### [WORK INSTRUCTION]
Please convert every line of text in the material into a numbered list, one line per item, and leave out any blank lines.

### [DATASET RECORDS]
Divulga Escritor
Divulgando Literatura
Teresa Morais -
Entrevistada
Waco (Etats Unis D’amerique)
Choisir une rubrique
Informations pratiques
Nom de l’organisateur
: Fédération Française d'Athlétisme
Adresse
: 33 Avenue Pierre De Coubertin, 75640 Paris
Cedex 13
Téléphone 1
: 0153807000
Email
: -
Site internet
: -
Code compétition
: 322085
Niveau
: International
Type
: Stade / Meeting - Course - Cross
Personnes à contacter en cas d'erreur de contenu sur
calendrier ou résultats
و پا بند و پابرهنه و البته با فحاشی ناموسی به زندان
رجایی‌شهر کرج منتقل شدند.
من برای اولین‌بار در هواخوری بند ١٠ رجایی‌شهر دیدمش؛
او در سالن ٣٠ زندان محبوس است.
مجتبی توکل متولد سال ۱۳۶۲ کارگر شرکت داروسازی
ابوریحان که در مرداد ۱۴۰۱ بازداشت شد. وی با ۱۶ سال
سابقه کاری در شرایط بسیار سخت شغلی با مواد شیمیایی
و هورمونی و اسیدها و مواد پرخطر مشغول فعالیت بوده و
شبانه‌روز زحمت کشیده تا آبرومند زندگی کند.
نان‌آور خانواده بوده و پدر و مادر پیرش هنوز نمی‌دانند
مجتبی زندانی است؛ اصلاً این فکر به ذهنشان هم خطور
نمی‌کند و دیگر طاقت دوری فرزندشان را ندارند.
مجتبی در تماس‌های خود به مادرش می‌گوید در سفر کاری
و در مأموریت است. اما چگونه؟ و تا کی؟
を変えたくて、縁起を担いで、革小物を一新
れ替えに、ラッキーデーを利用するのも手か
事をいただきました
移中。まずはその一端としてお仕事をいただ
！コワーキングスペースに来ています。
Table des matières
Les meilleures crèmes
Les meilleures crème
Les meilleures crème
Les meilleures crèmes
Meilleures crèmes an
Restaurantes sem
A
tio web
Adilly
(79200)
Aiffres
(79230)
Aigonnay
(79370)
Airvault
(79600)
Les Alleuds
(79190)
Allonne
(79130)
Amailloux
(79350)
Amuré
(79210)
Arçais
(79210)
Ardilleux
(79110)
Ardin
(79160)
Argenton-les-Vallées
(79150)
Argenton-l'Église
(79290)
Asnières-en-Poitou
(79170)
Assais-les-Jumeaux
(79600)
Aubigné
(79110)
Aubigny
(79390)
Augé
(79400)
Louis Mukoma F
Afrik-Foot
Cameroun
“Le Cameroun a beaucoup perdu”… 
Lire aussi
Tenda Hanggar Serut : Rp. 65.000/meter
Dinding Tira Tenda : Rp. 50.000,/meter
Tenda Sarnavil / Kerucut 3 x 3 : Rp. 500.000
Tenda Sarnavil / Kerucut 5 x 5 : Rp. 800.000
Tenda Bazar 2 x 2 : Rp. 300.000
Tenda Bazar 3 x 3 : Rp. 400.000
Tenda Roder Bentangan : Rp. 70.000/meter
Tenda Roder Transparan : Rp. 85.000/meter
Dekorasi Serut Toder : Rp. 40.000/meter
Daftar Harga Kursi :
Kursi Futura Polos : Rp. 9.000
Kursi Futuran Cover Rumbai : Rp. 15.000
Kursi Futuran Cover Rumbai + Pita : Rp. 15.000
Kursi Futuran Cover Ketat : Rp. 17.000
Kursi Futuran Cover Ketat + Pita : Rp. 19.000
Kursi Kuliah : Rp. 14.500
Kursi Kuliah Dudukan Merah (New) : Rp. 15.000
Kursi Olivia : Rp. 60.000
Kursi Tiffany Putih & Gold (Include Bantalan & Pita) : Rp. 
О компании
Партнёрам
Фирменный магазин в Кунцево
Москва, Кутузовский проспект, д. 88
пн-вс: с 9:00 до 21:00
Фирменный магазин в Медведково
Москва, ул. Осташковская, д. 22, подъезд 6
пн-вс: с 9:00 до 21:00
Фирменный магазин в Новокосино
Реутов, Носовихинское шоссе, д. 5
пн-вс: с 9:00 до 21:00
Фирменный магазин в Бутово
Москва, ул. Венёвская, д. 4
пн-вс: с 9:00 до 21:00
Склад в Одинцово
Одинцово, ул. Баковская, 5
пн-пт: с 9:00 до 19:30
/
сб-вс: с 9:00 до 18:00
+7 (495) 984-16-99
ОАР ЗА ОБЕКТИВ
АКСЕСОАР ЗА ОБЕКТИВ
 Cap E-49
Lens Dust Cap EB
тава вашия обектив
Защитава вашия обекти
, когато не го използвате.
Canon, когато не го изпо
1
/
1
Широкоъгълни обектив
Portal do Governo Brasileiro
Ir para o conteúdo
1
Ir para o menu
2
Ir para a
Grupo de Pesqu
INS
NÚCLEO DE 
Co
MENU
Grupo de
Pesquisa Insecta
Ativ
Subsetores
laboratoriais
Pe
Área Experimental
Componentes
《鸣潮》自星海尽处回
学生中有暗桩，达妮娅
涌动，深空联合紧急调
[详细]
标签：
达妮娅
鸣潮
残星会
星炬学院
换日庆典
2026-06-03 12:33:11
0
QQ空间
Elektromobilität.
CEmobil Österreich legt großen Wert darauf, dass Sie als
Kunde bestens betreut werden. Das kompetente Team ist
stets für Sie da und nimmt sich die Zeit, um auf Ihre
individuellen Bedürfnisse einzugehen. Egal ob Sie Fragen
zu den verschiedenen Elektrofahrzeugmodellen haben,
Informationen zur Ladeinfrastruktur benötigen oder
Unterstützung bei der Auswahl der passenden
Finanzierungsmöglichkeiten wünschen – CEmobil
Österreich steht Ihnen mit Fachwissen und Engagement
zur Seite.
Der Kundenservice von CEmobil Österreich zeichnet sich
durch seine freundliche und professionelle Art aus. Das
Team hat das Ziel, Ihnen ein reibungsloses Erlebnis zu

### [THE COMPLETED TASK]
1. Divulga Escritor
2. Divulgando Literatura
3. Teresa Morais -
4. Entrevistada
5. Waco (Etats Unis D’amerique)
6. Choisir une rubrique
7. Informations pratiques
8. Nom de l’organisateur
9. : Fédération Française d'Athlétisme
10. Adresse
11. : 33 Avenue Pierre De Coubertin, 75640 Paris
12. Cedex 13
13. Téléphone 1
14. : 0153807000
15. Email
16. : -
17. Site internet
18. : -
19. Code compétition
20. : 322085
21. Niveau
22. : International
23. Type
24. : Stade / Meeting - Course - Cross
25. Personnes à contacter en cas d'erreur de contenu sur
26. calendrier ou résultats
27. و پا بند و پابرهنه و البته با فحاشی ناموسی به زندان
28. رجایی‌شهر کرج منتقل شدند.
29. من برای اولین‌بار در هواخوری بند ١٠ رجایی‌شهر دیدمش؛
30. او در سالن ٣٠ زندان محبوس است.
31. مجتبی توکل متولد سال ۱۳۶۲ کارگر شرکت داروسازی
32. ابوریحان که در مرداد ۱۴۰۱ بازداشت شد. وی با ۱۶ سال
33. سابقه کاری در شرایط بسیار سخت شغلی با مواد شیمیایی
34. و هورمونی و اسیدها و مواد پرخطر مشغول فعالیت بوده و
35. شبانه‌روز زحمت کشیده تا آبرومند زندگی کند.
36. نان‌آور خانواده بوده و پدر و مادر پیرش هنوز نمی‌دانند
37. مجتبی زندانی است؛ اصلاً این فکر به ذهنشان هم خطور
38. نمی‌کند و دیگر طاقت دوری فرزندشان را ندارند.
39. مجتبی در تماس‌های خود به مادرش می‌گوید در سفر کاری
40. و در مأموریت است. اما چگونه؟ و تا کی؟
41. を変えたくて、縁起を担いで、革小物を一新
42. れ替えに、ラッキーデーを利用するのも手か
43. 事をいただきました
44. 移中。まずはその一端としてお仕事をいただ
45. ！コワーキングスペースに来ています。
46. Table des matières
47. Les meilleures crèmes
48. Les meilleures crème
49. Les meilleures crème
50. Les meilleures crèmes
51. Meilleures crèmes an
52. Restaurantes sem
53. A
54. tio web
55. Adilly
56. (79200)
57. Aiffres
58. (79230)
59. Aigonnay
60. (79370)
61. Airvault
62. (79600)
63. Les Alleuds
64. (79190)
65. Allonne
66. (79130)
67. Amailloux
68. (79350)
69. Amuré
70. (79210)
71. Arçais
72. (79210)
73. Ardilleux
74. (79110)
75. Ardin
76. (79160)
77. Argenton-les-Vallées
78. (79150)
79. Argenton-l'Église
80. (79290)
81. Asnières-en-Poitou
82. (79170)
83. Assais-les-Jumeaux
84. (79600)
85. Aubigné
86. (79110)
87. Aubigny
88. (79390)
89. Augé
90. (79400)
91. Louis Mukoma F
92. Afrik-Foot
93. Cameroun
94. “Le Cameroun a beaucoup perdu”… 
95. Lire aussi
96. Tenda Hanggar Serut : Rp. 65.000/meter
97. Dinding Tira Tenda : Rp. 50.000,/meter
98. Tenda Sarnavil / Kerucut 3 x 3 : Rp. 500.000
99. Tenda Sarnavil / Kerucut 5 x 5 : Rp. 800.000
100. Tenda Bazar 2 x 2 : Rp. 300.000
101. Tenda Bazar 3 x 3 : Rp. 400.000
102. Tenda Roder Bentangan : Rp. 70.000/meter
103. Tenda Roder Transparan : Rp. 85.000/meter
104. Dekorasi Serut Toder : Rp. 40.000/meter
105. Daftar Harga Kursi :
106. Kursi Futura Polos : Rp. 9.000
107. Kursi Futuran Cover Rumbai : Rp. 15.000
108. Kursi Futuran Cover Rumbai + Pita : Rp. 15.000
109. Kursi Futuran Cover Ketat : Rp. 17.000
110. Kursi Futuran Cover Ketat + Pita : Rp. 19.000
111. Kursi Kuliah : Rp. 14.500
112. Kursi Kuliah Dudukan Merah (New) : Rp. 15.000
113. Kursi Olivia : Rp. 60.000
114. Kursi Tiffany Putih & Gold (Include Bantalan & Pita) : Rp. 
115. О компании
116. Партнёрам
117. Фирменный магазин в Кунцево
118. Москва, Кутузовский проспект, д. 88
119. пн-вс: с 9:00 до 21:00
120. Фирменный магазин в Медведково
121. Москва, ул. Осташковская, д. 22, подъезд 6
122. пн-вс: с 9:00 до 21:00
123. Фирменный магазин в Новокосино
124. Реутов, Носовихинское шоссе, д. 5
125. пн-вс: с 9:00 до 21:00
126. Фирменный магазин в Бутово
127. Москва, ул. Венёвская, д. 4
128. пн-вс: с 9:00 до 21:00
129. Склад в Одинцово
130. Одинцово, ул. Баковская, 5
131. пн-пт: с 9:00 до 19:30
132. /
133. сб-вс: с 9:00 до 18:00
134. +7 (495) 984-16-99
135. ОАР ЗА ОБЕКТИВ
136. АКСЕСОАР ЗА ОБЕКТИВ
137.  Cap E-49
138. Lens Dust Cap EB
139. тава вашия обектив
140. Защитава вашия обекти
141. , когато не го използвате.
142. Canon, когато не го изпо
143. 1
144. /
145. 1
146. Широкоъгълни обектив
147. Portal do Governo Brasileiro
148. Ir para o conteúdo
149. 1
150. Ir para o menu
151. 2
152. Ir para a
153. Grupo de Pesqu
154. INS
155. NÚCLEO DE 
156. Co
157. MENU
158. Grupo de
159. Pesquisa Insecta
160. Ativ
161. Subsetores
162. laboratoriais
163. Pe
164. Área Experimental
165. Componentes
166. 《鸣潮》自星海尽处回
167. 学生中有暗桩，达妮娅
168. 涌动，深空联合紧急调
169. [详细]
170. 标签：
171. 达妮娅
172. 鸣潮
173. 残星会
174. 星炬学院
175. 换日庆典
176. 2026-06-03 12:33:11
177. 0
178. QQ空间
179. Elektromobilität.
180. CEmobil Österreich legt großen Wert darauf, dass Sie als
181. Kunde bestens betreut werden. Das kompetente Team ist
182. stets für Sie da und nimmt sich die Zeit, um auf Ihre
183. individuellen Bedürfnisse einzugehen. Egal ob Sie Fragen
184. zu den verschiedenen Elektrofahrzeugmodellen haben,
185. Informationen zur Ladeinfrastruktur benötigen oder
186. Unterstützung bei der Auswahl der passenden
187. Finanzierungsmöglichkeiten wünschen – CEmobil
188. Österreich steht Ihnen mit Fachwissen und Engagement
189. zur Seite.
190. Der Kundenservice von CEmobil Österreich zeichnet sich
191. durch seine freundliche und professionelle Art aus. Das
192. Team hat das Ziel, Ihnen ein reibungsloses Erlebnis zu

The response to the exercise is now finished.